-------- Provided records --------
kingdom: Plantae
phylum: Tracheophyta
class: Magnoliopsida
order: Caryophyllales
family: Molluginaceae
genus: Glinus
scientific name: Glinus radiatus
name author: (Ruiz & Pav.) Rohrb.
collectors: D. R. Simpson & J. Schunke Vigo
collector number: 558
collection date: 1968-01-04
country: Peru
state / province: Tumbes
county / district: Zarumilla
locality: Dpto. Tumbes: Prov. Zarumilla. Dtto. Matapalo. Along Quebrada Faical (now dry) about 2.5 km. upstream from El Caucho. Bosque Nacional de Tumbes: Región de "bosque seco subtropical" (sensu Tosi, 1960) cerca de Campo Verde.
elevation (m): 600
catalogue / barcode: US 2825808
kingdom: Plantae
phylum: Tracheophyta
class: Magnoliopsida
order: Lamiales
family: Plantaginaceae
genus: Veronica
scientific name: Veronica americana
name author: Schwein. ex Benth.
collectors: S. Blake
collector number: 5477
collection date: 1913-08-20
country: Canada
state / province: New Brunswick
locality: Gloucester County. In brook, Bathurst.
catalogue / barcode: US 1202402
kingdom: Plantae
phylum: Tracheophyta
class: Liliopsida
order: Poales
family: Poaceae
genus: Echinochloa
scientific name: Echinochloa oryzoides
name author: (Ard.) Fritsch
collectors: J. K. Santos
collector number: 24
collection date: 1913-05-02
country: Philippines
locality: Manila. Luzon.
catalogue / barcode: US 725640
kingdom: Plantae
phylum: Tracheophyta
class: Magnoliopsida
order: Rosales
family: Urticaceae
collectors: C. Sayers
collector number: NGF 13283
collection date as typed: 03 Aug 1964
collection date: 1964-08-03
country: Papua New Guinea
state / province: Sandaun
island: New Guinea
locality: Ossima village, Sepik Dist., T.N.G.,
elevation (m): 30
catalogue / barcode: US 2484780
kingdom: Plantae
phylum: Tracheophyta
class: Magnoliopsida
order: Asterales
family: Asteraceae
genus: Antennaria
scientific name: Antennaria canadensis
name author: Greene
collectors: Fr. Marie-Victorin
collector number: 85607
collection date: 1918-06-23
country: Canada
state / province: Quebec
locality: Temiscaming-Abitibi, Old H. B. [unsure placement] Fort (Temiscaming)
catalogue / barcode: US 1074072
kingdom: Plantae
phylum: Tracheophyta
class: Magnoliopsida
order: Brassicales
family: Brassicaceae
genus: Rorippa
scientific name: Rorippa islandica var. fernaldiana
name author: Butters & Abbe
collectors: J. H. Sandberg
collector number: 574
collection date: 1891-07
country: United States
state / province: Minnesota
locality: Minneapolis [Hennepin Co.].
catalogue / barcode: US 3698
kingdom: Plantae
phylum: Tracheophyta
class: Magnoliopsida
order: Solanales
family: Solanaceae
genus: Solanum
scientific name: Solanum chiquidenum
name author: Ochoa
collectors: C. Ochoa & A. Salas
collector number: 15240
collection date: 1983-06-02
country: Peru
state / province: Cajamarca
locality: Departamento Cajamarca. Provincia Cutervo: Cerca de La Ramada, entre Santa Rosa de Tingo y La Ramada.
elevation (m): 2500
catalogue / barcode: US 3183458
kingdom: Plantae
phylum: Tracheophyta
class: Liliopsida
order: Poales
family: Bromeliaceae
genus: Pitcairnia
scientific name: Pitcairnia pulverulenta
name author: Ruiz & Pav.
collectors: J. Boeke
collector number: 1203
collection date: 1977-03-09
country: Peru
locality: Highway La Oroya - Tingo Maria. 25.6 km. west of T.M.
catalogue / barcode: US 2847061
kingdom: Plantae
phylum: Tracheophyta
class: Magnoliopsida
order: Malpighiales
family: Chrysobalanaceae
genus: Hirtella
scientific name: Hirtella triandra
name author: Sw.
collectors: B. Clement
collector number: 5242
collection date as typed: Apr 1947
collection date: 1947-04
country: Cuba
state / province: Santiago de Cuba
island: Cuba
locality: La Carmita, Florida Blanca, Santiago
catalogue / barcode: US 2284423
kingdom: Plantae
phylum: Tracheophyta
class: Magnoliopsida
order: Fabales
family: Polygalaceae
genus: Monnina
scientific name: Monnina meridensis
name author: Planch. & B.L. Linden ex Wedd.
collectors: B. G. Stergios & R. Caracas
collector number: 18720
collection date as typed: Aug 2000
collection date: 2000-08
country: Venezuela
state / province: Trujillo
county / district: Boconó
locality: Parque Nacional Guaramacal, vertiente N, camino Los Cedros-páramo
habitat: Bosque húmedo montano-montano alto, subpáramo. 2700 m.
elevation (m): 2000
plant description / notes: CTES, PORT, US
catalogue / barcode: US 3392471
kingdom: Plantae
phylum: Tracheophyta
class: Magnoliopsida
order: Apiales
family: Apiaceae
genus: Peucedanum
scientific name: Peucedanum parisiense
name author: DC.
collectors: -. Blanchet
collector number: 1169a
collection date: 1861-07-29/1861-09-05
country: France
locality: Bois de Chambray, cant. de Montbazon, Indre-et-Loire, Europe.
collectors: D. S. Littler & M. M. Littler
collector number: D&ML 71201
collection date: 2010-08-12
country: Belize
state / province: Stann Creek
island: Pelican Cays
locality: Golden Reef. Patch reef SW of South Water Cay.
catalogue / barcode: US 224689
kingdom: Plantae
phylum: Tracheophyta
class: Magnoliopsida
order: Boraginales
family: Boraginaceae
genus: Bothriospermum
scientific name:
--------
Copy the part of the material that opens with the line containing "collectors: J. Boeke" and closes with the last line of the material. Include both of those lines.

collectors: J. Boeke
collector number: 1203
collection date: 1977-03-09
country: Peru
locality: Highway La Oroya - Tingo Maria. 25.6 km. west of T.M.
catalogue / barcode: US 2847061
kingdom: Plantae
phylum: Tracheophyta
class: Magnoliopsida
order: Malpighiales
family: Chrysobalanaceae
genus: Hirtella
scientific name: Hirtella triandra
name author: Sw.
collectors: B. Clement
collector number: 5242
collection date as typed: Apr 1947
collection date: 1947-04
country: Cuba
state / province: Santiago de Cuba
island: Cuba
locality: La Carmita, Florida Blanca, Santiago
catalogue / barcode: US 2284423
kingdom: Plantae
phylum: Tracheophyta
class: Magnoliopsida
order: Fabales
family: Polygalaceae
genus: Monnina
scientific name: Monnina meridensis
name author: Planch. & B.L. Linden ex Wedd.
collectors: B. G. Stergios & R. Caracas
collector number: 18720
collection date as typed: Aug 2000
collection date: 2000-08
country: Venezuela
state / province: Trujillo
county / district: Boconó
locality: Parque Nacional Guaramacal, vertiente N, camino Los Cedros-páramo
habitat: Bosque húmedo montano-montano alto, subpáramo. 2700 m.
elevation (m): 2000
plant description / notes: CTES, PORT, US
catalogue / barcode: US 3392471
kingdom: Plantae
phylum: Tracheophyta
class: Magnoliopsida
order: Apiales
family: Apiaceae
genus: Peucedanum
scientific name: Peucedanum parisiense
name author: DC.
collectors: -. Blanchet
collector number: 1169a
collection date: 1861-07-29/1861-09-05
country: France
locality: Bois de Chambray, cant. de Montbazon, Indre-et-Loire, Europe.
collectors: D. S. Littler & M. M. Littler
collector number: D&ML 71201
collection date: 2010-08-12
country: Belize
state / province: Stann Creek
island: Pelican Cays
locality: Golden Reef. Patch reef SW of South Water Cay.
catalogue / barcode: US 224689
kingdom: Plantae
phylum: Tracheophyta
class: Magnoliopsida
order: Boraginales
family: Boraginaceae
genus: Bothriospermum
scientific name:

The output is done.